The first sale, less than a month after drawing Troopships, was on 20 August 1887 to the London print dealer Thomas M. McLean (b. ca 1832) for £10.10.0. Another went to Messrs Dowdeswell in London for the same price. In December, Whistler sent two whole sets to J. Craibe Angus (fl. 1865-1901) in Glasgow. 14

Whistler had a circle of avid collectors who bought his work, and fine impressions passed from one to another of these collectors as time went on. One impression, for instance, from a set owned by Bernard Buchanan MacGeorge (1845?-1924) of Glasgow, went on to be owned by Henry Harper Benedict (1844-1935), Edward Guthrie Kennedy (1849-1932) and Albert Henry Wiggin (1868-1951), from whom it passed to Boston Public Library ().

14: GUW #13089; [September 1887/1888], #08679; 16 December 1887, #10959.

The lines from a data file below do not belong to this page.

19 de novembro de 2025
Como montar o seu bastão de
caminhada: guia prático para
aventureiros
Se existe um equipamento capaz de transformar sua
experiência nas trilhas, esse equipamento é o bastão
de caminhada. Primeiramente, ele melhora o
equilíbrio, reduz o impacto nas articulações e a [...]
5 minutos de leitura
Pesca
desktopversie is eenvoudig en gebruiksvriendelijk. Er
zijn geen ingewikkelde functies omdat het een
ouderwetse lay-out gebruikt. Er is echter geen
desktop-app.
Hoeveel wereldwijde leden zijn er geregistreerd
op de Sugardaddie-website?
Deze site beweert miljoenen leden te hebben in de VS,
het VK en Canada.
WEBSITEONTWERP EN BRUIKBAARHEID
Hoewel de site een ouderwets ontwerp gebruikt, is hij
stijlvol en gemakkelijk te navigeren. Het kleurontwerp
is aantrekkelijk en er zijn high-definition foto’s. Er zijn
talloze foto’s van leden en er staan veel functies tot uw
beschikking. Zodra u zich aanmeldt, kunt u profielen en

Several art dealers bought regularly from Whistler. Wunderlich's had an impression by May 1888 and Knoedler's by July 1888. 15 Ten years later, an impression priced at £10.10.0 was sent and then returned unsold by Wunderlich's, but they appear to have bought another in 1900 and requested a final one in 1903. 16

The London print dealer Robert Dunthorne (b. ca 1851) included Troopships priced at £10.10.0 in a last minute Christmas order on 24 December 1902, and bought another on 17 June 1903 shortly before Whistler's death. 17

15: 3 May 1888, GUW #07158, #13051; 27 July 1888, #13660.

16: 26 June 1899, GUW #07179; 6 April 1900, #07322; D. A. Kennedy to Whistler, 27 March 1903, #07340.

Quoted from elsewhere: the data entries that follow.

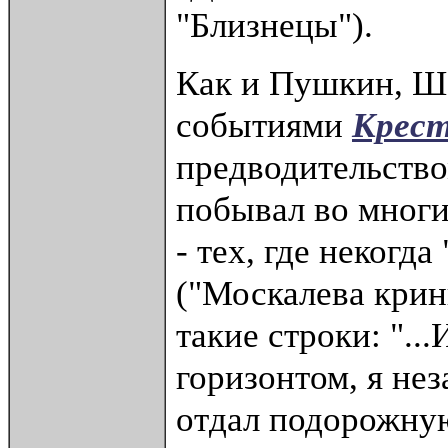
"Близнецы").
Как и Пушкин, Ше
событиями
Крест
предводительств
побывал во многи
- тех, где некогд
("Москалева крин
такие строки: ".
горизонтом, я нез
отдал подорожную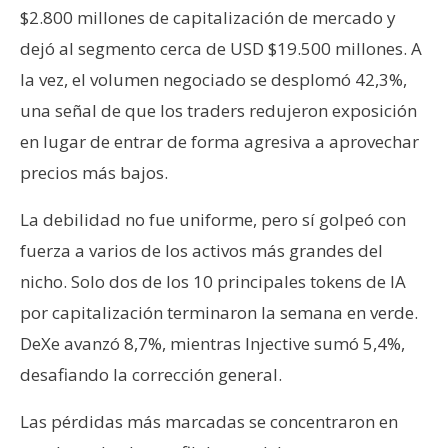
$2.800 millones de capitalización de mercado y
dejó al segmento cerca de USD $19.500 millones. A
la vez, el volumen negociado se desplomó 42,3%,
una señal de que los traders redujeron exposición
en lugar de entrar de forma agresiva a aprovechar
precios más bajos.
La debilidad no fue uniforme, pero sí golpeó con
fuerza a varios de los activos más grandes del
nicho. Solo dos de los 10 principales tokens de IA
por capitalización terminaron la semana en verde.
DeXe avanzó 8,7%, mientras Injective sumó 5,4%,
desafiando la corrección general.
Las pérdidas más marcadas se concentraron en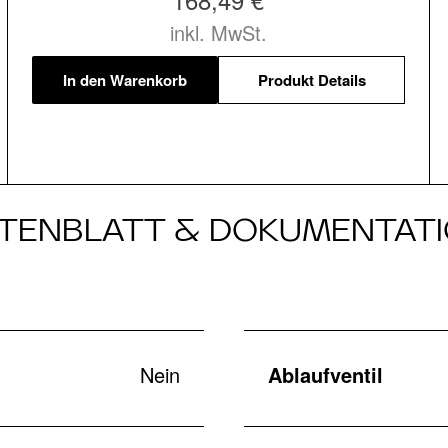
inkl. MwSt.
In den Warenkorb
Produkt Details
TENBLATT & DOKUMENTAT
Nein
Ablaufventil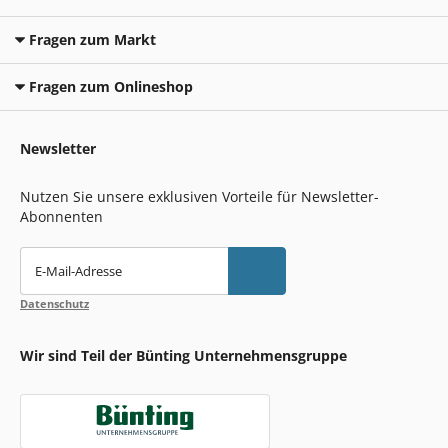
Fragen zum Markt
Fragen zum Onlineshop
Newsletter
Nutzen Sie unsere exklusiven Vorteile für Newsletter-
Abonnenten
E-Mail-Adresse
Datenschutz
Wir sind Teil der Bünting Unternehmensgruppe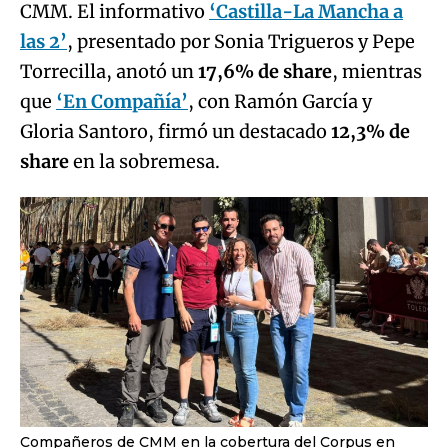
CMM. El informativo
‘Castilla-La Mancha a
las 2’
, presentado por Sonia Trigueros y Pepe
Torrecilla, anotó un
17,6% de share
, mientras
que
‘En Compañía’
, con Ramón García y
Gloria Santoro, firmó un destacado
12,3% de
share
en la sobremesa.
Compañeros de CMM en la cobertura del Corpus en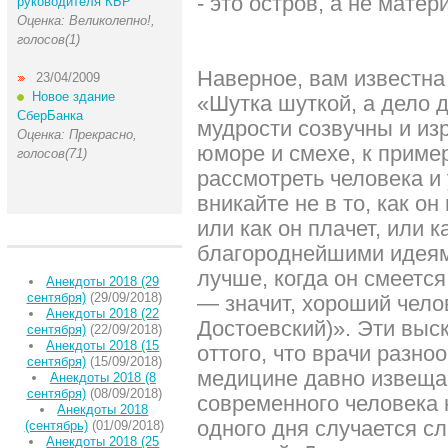
- это остров, а не матери
руководителя КБР
Оценка: Великолепно!,
голосов(1)
Наверное, вам известна
23/04/2009
Новое здание
«Шутка шуткой, а дело д
СберБанка
мудрости созвучны и из
Оценка: Прекрасно,
юморе и смехе, к пример
голосов(71)
рассмотреть человека и 
вникайте не в то, как он
или как он плачет, или к
благороднейшими идеями
лучше, когда он смеетс
Анекдоты 2018 (29
сентября)
(29/09/2018)
— значит, хороший чело
Анекдоты 2018 (22
Достоевский)». Эти вы
сентября)
(22/09/2018)
Анекдоты 2018 (15
оттого, что врачи разно
сентября)
(15/09/2018)
медицине давно извещаю
Анекдоты 2018 (8
сентября)
(08/09/2018)
современного человека 
Анекдоты 2018
одного дня случается с
(сентябрь)
(01/09/2018)
Анекдоты 2018 (25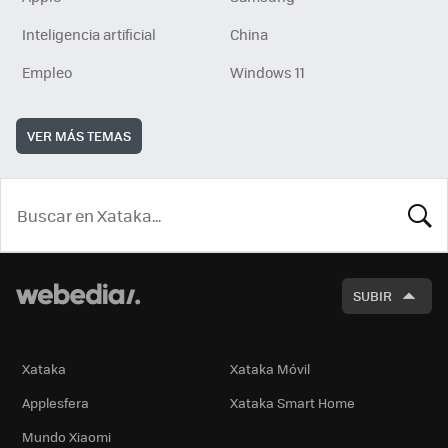
Inteligencia artificial
China
Empleo
Windows 11
VER MÁS TEMAS
BUSCA
SUBIR
Xataka
Xataka Móvil
Applesfera
Xataka Smart Home
Mundo Xiaomi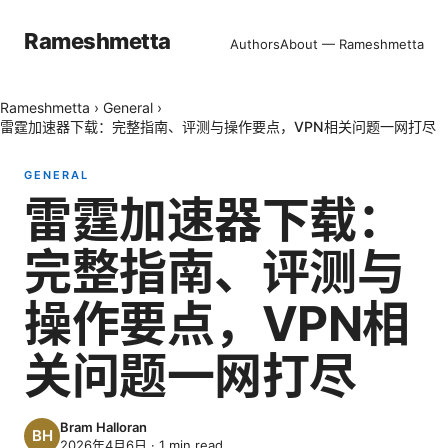
Rameshmetta
Authors
About — Rameshmetta
Rameshmetta
›
General
›
雷霆加速器下载：完整指南、评测与操作要点，VPN相关问题一网打尽
GENERAL
雷霆加速器下载：
完整指南、评测与
操作要点，VPN相
关问题一网打尽
Bram Halloran
2026年4月6日
·
1
min read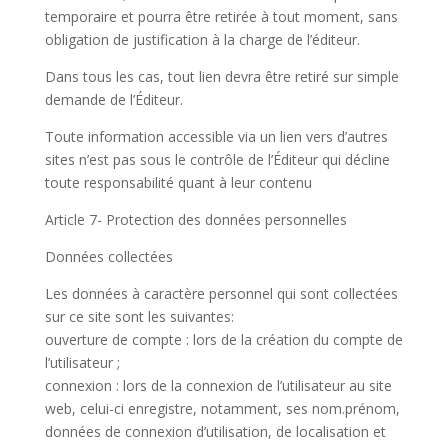
temporaire et pourra être retirée à tout moment, sans
obligation de justification à la charge de l’éditeur.
Dans tous les cas, tout lien devra être retiré sur simple
demande de l’Éditeur.
Toute information accessible via un lien vers d’autres
sites n’est pas sous le contrôle de l’Éditeur qui décline
toute responsabilité quant à leur contenu
Article 7- Protection des données personnelles
Données collectées
Les données à caractère personnel qui sont collectées
sur ce site sont les suivantes:
ouverture de compte : lors de la création du compte de
l’utilisateur ;
connexion : lors de la connexion de l’utilisateur au site
web, celui-ci enregistre, notamment, ses nom.prénom,
données de connexion d’utilisation, de localisation et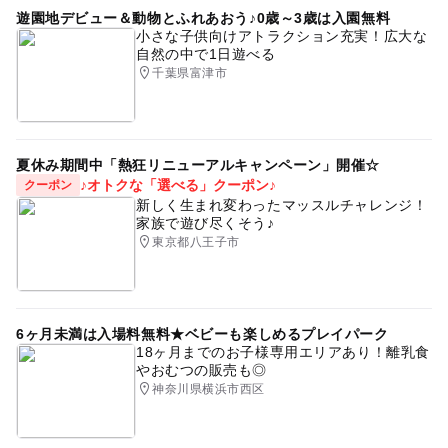
遊園地デビュー＆動物とふれあおう♪0歳～3歳は入園無料
小さな子供向けアトラクション充実！広大な
自然の中で1日遊べる
千葉県富津市
夏休み期間中「熱狂リニューアルキャンペーン」開催☆
♪オトクな「選べる」クーポン♪
クーポン
新しく生まれ変わったマッスルチャレンジ！
家族で遊び尽くそう♪
東京都八王子市
6ヶ月未満は入場料無料★ベビーも楽しめるプレイパーク
18ヶ月までのお子様専用エリアあり！離乳食
やおむつの販売も◎
神奈川県横浜市西区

17: Whistler to Dunthorne, [20 April 1903], GUW #13041; #13042.

An impression from the 'Naval Review Set' presented by Whistler to Queen Victoria was lent by Edward VII to the 1905 Whistler Memorial Exhibition. It was then sold on 11 April 1906 through Obach & Co. to Charles Lang Freer (1856-1919), who already had a good impression (). Freer immediately sold the Royal Album to Rosalind Birnie Philip (1873-1958), who gave it to the University of Glasgow in 1935 (). 18

A similar set in an album designed by Whistler was given by Walter Stanton Brewster (1872-1954) to the Art Institute of Chicago ().